▸ **TASK DETAILS**:
From the items below, pull out the lines from the one containing "ah Eren’in proje" through the one containing "ılara her halükarda", both included, and reproduce them verbatim with nothing else.

▸ **RECORD SET**:
===============
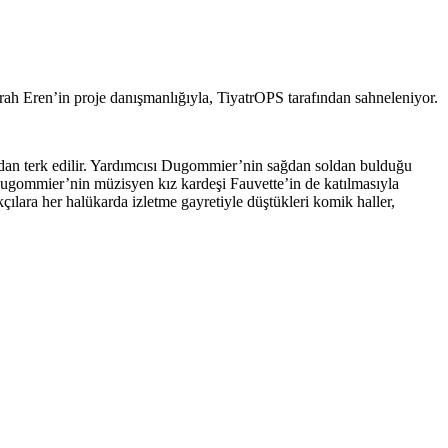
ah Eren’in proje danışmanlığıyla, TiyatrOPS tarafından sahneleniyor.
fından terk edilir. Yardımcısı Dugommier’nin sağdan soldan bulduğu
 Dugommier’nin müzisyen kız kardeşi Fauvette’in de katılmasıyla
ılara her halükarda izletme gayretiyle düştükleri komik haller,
===============
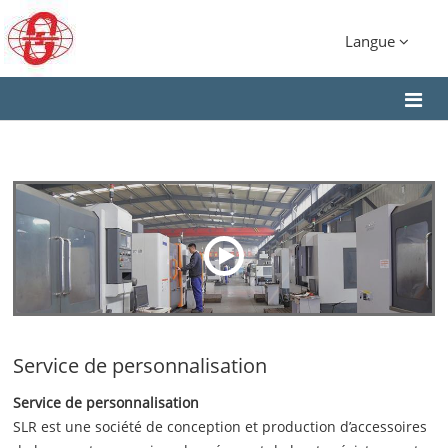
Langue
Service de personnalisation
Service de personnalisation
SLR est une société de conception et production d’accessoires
===============
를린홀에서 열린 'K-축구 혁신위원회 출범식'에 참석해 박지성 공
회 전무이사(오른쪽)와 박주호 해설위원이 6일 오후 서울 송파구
===============
▸ **WRITTEN ANSWER**:
ah Eren’in proje danışmanlığıyla, TiyatrOPS tarafından sahneleniyor.
fından terk edilir. Yardımcısı Dugommier’nin sağdan soldan bulduğu
 Dugommier’nin müzisyen kız kardeşi Fauvette’in de katılmasıyla
ılara her halükarda izletme gayretiyle düştükleri komik haller,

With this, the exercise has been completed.